When looking to present day supply chains and supply of products, we’ve been extremely heartened to see, in a recent successful procurement through our framework, five strong bids returned with four within the budget envelope. It goes to show that framework providers who really understand their partners understand the need that a project is tendered properly – even in these uncertain times. It’s vital to get the required bids. If it had gone independently through OJEU, it would not have had the interest – but we are there to help with this process.
For some organisations, though, there may not be bid opportunities just yet, we are listening to clients and understanding which projects they are looking to activate and when. We are sharing that information with our partners, where and when we can, - to instil confidence and help them plan for the recovery phase and beyond.
As a backdrop to that to all of this, we are seeing a tremendous amount of client access agreements coming through, which is really encouraging. Despite the current challenges, we can see clients signing up and activating services from the design and early stages. There has been no real waning in the design side of things – which is both positive and hugely interesting in the current circumstances.
We can see clients progressing – and even accelerating – the design phase. Clients want to be prepared and get their design discussions progressed, ready for when projects begin again.
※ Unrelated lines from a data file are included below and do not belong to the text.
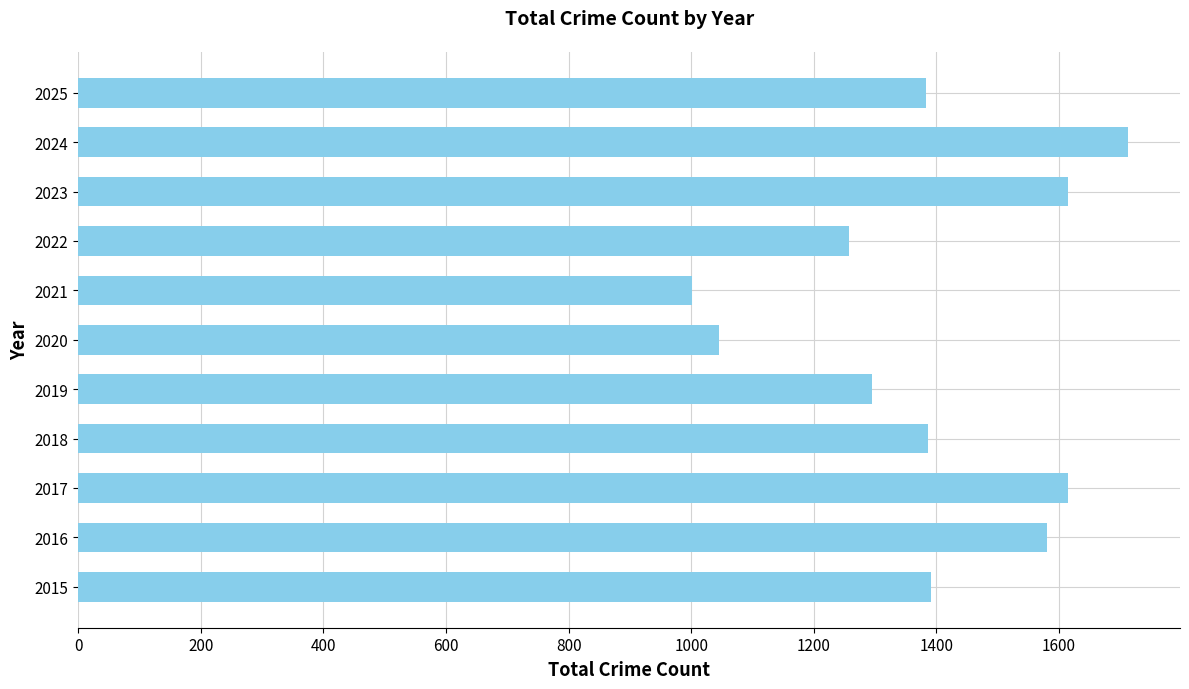

Is it true that the value at 2022 is 288?

False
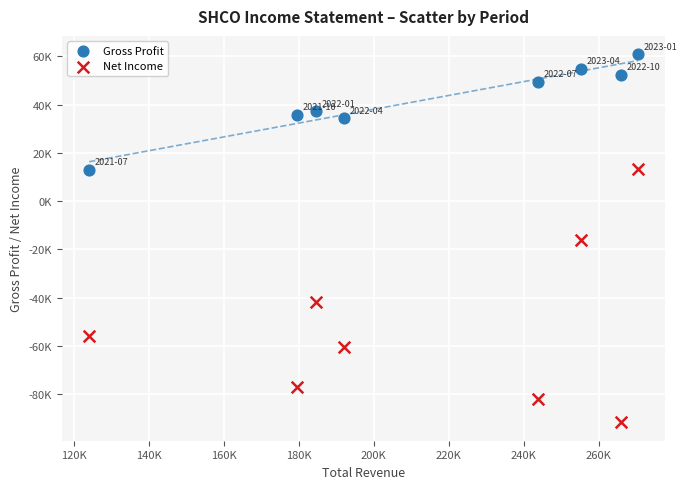

Which series contains the highest Y value?

Gross Profit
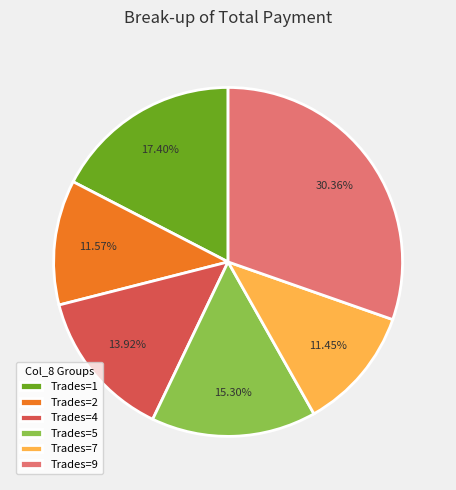

Do Trades=2 and Trades=5 together represent more than half of the pie?

No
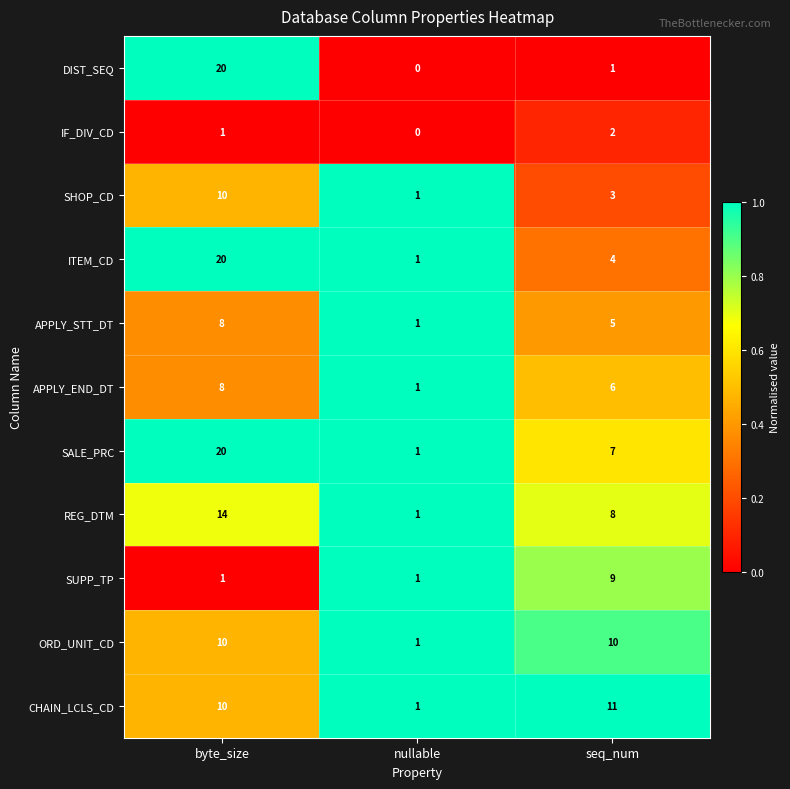

What is the total value across all series at byte_size?

122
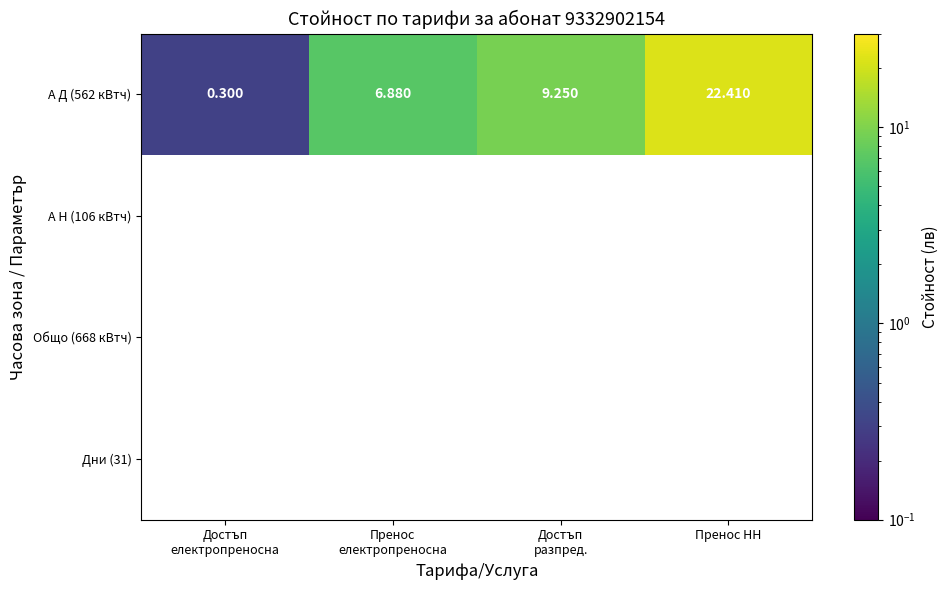

Where is А Д (562 кВтч) nearest to the value 11?

Достъп разпред.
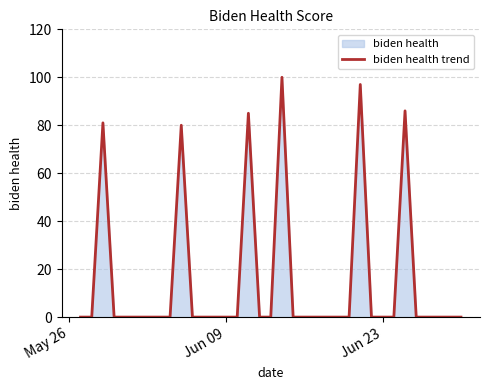

What is the maximum value shown in the chart?

100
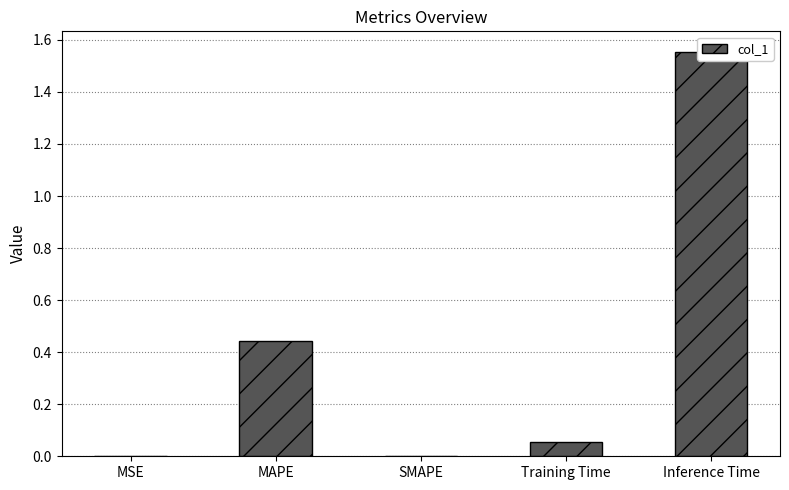

Which label corresponds to the smallest value in the chart?

SMAPE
This early work is buoyant because clients are making use of the time to progress the design elements.
Our partners are also telling us that while productivity may be lower, it is giving them an opportunity to look at their long-term strategy. They say that a strong strategy will help them through this recovery phase.
We have also stepped up our training offer. Over the coming weeks, we have more initiatives and support practices in place for our eco system. Post lockdown, we launched an NEC4 training programme, run by our very own Dr Stuart Kings, a drafter for the NEC and an expert in the field.
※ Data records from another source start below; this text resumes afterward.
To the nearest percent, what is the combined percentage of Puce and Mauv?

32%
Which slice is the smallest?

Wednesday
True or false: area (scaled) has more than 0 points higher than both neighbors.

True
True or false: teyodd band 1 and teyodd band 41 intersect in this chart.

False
The ten-part online course equips people with the skills to be able to manage a project under an NEC4 contract, with particular focus on the role and importance of a project manager under an NEC4 engineering and construction contract. The course proved to be really popular across our entire ecosystem – clients, consultants and contractors. We will be activating other events too – how to get the best from the frameworks we operate and understanding how to achieve success.
Another key element here is wellbeing. Not only are we pressing ahead with the launch of Moodbeam, a wearable which allows the user to measure their mood on site, we are also taking mental health of our supply chain and partners very seriously – so much so that we have already activated trials of Moodbeam on site with two of our contractors. The information obtained from the device will allow site managers to assess mental health and understand the general wellbeing of their workforce – and then, most importantly, put measures in place to anticipate any problems their staff may have.
This will be ever more necessary over the coming weeks and months and we are hoping to roll out Moodbeam even further. Just 12 weeks ago, individuals had stable jobs, flexibility in their work and opportunities – but of course this has changed. People’s mental health is likely to deteriorate, and we need to talk to them a lot more and we need to listen and understand and even adapt our practices to go even further to support them.
We are finding out more and more now from our eco system that health and wellbeing in the built environment is critical. We need to be getting ready for a different kind of workforce and operating in a different space. Allowing people to work within a good working environment is absolutely crucial and Pagabo takes that very seriously.